What the exercise asks: Your response should consist of the lines below, printed exactly.

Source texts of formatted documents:
--
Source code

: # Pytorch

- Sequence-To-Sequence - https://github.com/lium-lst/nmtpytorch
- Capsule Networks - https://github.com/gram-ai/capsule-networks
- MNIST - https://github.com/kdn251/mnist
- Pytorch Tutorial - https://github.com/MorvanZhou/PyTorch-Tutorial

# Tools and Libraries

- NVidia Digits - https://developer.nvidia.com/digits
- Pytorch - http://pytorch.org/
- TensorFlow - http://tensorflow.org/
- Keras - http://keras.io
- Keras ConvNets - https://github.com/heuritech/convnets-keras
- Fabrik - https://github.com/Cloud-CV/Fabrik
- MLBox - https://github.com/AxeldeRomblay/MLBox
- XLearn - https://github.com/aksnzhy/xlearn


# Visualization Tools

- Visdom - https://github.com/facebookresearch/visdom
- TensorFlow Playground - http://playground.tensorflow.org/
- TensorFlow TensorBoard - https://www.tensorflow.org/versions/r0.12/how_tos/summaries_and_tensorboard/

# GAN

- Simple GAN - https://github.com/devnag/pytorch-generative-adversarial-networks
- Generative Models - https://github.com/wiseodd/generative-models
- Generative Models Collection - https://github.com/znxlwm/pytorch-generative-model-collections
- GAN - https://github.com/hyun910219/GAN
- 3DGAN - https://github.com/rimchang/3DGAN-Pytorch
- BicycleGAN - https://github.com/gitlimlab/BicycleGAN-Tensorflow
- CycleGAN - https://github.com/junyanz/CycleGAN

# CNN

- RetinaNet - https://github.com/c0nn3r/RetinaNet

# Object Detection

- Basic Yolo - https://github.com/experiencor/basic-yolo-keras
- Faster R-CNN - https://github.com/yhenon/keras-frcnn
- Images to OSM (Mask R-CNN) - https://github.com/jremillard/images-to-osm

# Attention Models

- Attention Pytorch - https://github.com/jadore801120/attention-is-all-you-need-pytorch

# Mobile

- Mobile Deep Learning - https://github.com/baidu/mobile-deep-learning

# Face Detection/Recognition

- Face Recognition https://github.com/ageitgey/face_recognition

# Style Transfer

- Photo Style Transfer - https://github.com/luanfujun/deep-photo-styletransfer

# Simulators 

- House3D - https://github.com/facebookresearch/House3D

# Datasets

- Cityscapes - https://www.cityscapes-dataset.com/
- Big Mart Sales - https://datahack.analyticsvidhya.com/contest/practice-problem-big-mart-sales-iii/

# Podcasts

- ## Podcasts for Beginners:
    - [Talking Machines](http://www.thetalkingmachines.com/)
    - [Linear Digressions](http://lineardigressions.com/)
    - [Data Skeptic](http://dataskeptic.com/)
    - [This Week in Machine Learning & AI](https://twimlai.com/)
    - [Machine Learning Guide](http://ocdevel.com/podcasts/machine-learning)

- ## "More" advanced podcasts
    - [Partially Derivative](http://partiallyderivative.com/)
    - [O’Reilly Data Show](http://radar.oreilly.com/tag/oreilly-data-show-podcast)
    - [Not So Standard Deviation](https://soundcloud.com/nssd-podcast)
--
Result of this exercise:
Source code

: # Pytorch

- Sequence-To-Sequence - https://github.com/lium-lst/nmtpytorch
- Capsule Networks - https://github.com/gram-ai/capsule-networks
- MNIST - https://github.com/kdn251/mnist
- Pytorch Tutorial - https://github.com/MorvanZhou/PyTorch-Tutorial

# Tools and Libraries

- NVidia Digits - https://developer.nvidia.com/digits
- Pytorch - http://pytorch.org/
- TensorFlow - http://tensorflow.org/
- Keras - http://keras.io
- Keras ConvNets - https://github.com/heuritech/convnets-keras
- Fabrik - https://github.com/Cloud-CV/Fabrik
- MLBox - https://github.com/AxeldeRomblay/MLBox
- XLearn - https://github.com/aksnzhy/xlearn


# Visualization Tools

- Visdom - https://github.com/facebookresearch/visdom
- TensorFlow Playground - http://playground.tensorflow.org/
- TensorFlow TensorBoard - https://www.tensorflow.org/versions/r0.12/how_tos/summaries_and_tensorboard/

# GAN

- Simple GAN - https://github.com/devnag/pytorch-generative-adversarial-networks
- Generative Models - https://github.com/wiseodd/generative-models
- Generative Models Collection - https://github.com/znxlwm/pytorch-generative-model-collections
- GAN - https://github.com/hyun910219/GAN
- 3DGAN - https://github.com/rimchang/3DGAN-Pytorch
- BicycleGAN - https://github.com/gitlimlab/BicycleGAN-Tensorflow
- CycleGAN - https://github.com/junyanz/CycleGAN

# CNN

- RetinaNet - https://github.com/c0nn3r/RetinaNet

# Object Detection

- Basic Yolo - https://github.com/experiencor/basic-yolo-keras
- Faster R-CNN - https://github.com/yhenon/keras-frcnn
- Images to OSM (Mask R-CNN) - https://github.com/jremillard/images-to-osm

# Attention Models

- Attention Pytorch - https://github.com/jadore801120/attention-is-all-you-need-pytorch

# Mobile

- Mobile Deep Learning - https://github.com/baidu/mobile-deep-learning

# Face Detection/Recognition

- Face Recognition https://github.com/ageitgey/face_recognition

# Style Transfer

- Photo Style Transfer - https://github.com/luanfujun/deep-photo-styletransfer

# Simulators 

- House3D - https://github.com/facebookresearch/House3D

# Datasets

- Cityscapes - https://www.cityscapes-dataset.com/
- Big Mart Sales - https://datahack.analyticsvidhya.com/contest/practice-problem-big-mart-sales-iii/

# Podcasts

- ## Podcasts for Beginners:
    - [Talking Machines](http://www.thetalkingmachines.com/)
    - [Linear Digressions](http://lineardigressions.com/)
    - [Data Skeptic](http://dataskeptic.com/)
    - [This Week in Machine Learning & AI](https://twimlai.com/)
    - [Machine Learning Guide](http://ocdevel.com/podcasts/machine-learning)

- ## "More" advanced podcasts
    - [Partially Derivative](http://partiallyderivative.com/)
    - [O’Reilly Data Show](http://radar.oreilly.com/tag/oreilly-data-show-podcast)
    - [Not So Standard Deviation](https://soundcloud.com/nssd-podcast)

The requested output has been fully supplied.